Ms. Bourgeois reported DFA was involved in the Farmers to Families Food Box distributions through USDA as well as their own program which donated products, funds and even refrigerators to food banks and others in the past year.


USDA Farmers to Families Food Box Program Discontinued

Due to the high cost, uneven distribution (leaving some rural communities underserved), and numerous other issues, the Farmers to Families Food Box Program has been canceled. In 2020, the USDA spent six times its normal emergency food budget on this program. Vermont was one of the states where distribution challenges by an out of state company left some communities without the boxes. Program modifications under former USDA Secretary Perdue removed the local Abbey Food Group from procurement and distribution services.

USDA Secretary Tom Vilsack is now redirecting tax dollars to focus on different hunger initiatives, including expanding supplemental nutrition assistance program (SNAP) benefits and increasing food purchases through existing government food distribution programs.
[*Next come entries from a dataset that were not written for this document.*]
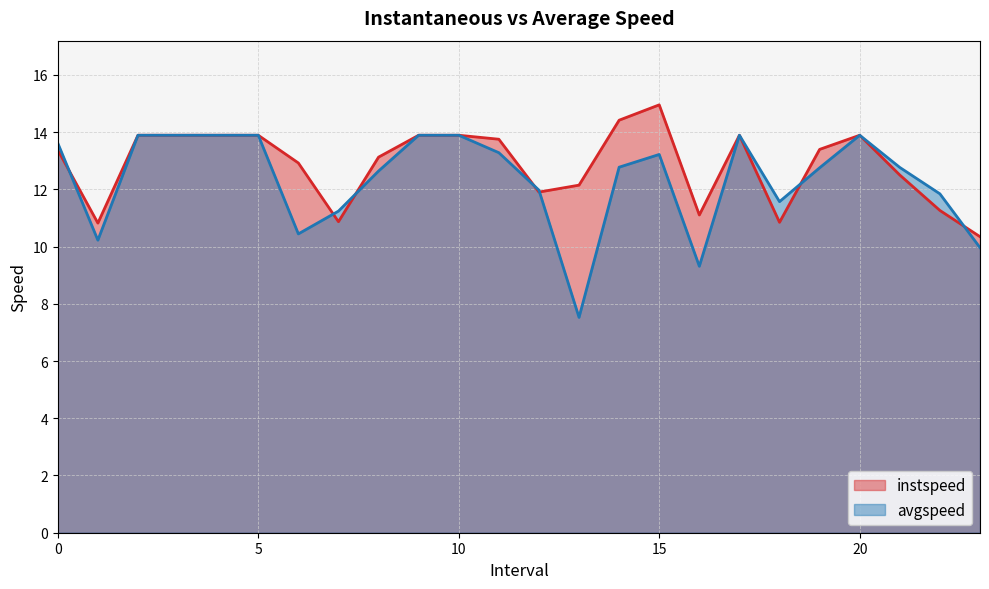

What is the label of the 2nd point from the left?

1.0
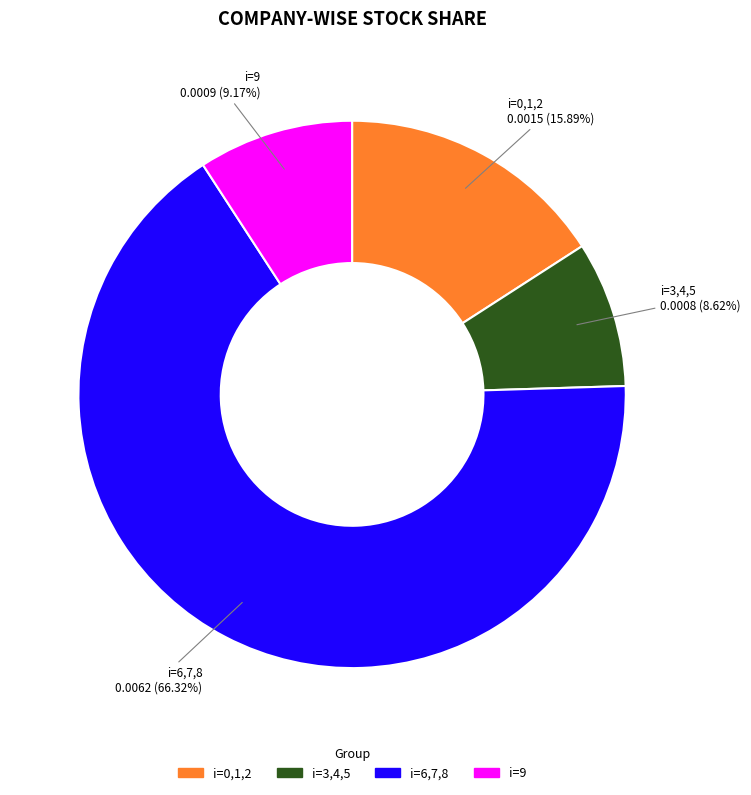

Does any single category account for the majority?

Yes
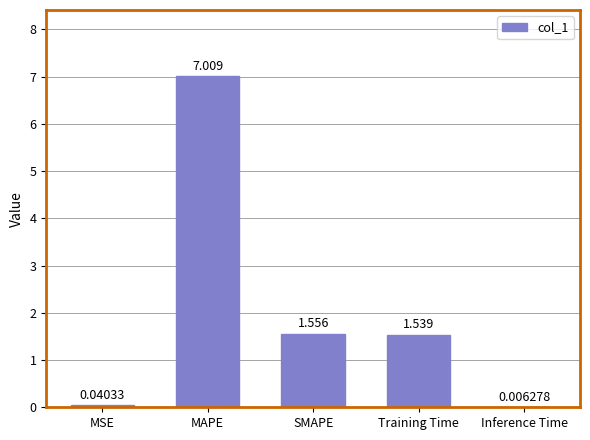

At which label does the data first exceed 1?

MAPE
The Consolidated Appropriated Act of 2021 established the Dairy Donation Program (DDP) will utilize $400 million to aid in the timely donation of dairy products to nonprofit organizations. These groups will then distribute dairy products locally to minimize food waste. The Act allows for retroactive reimbursement of donations made before the plans are approved. The dairy industry is encouraged to process and donate surplus milk supplies caused by the spring surplus production season. For more information, please visit www.ams.usda.gov/notices.

As noted earlier, the Senate is already discussing “shutting down” the morning committee meetings so members can focus on the budget and money committees in preparation for a proposed adjournment of May 15. Leadership of both the House and Senate will also be scheduling another session for mid to late June in case the Governor vetoes any of the bills passed by the Legislature.

Enjoy the beautiful spring weather. Thank you for supporting Vermont Farm Bureau.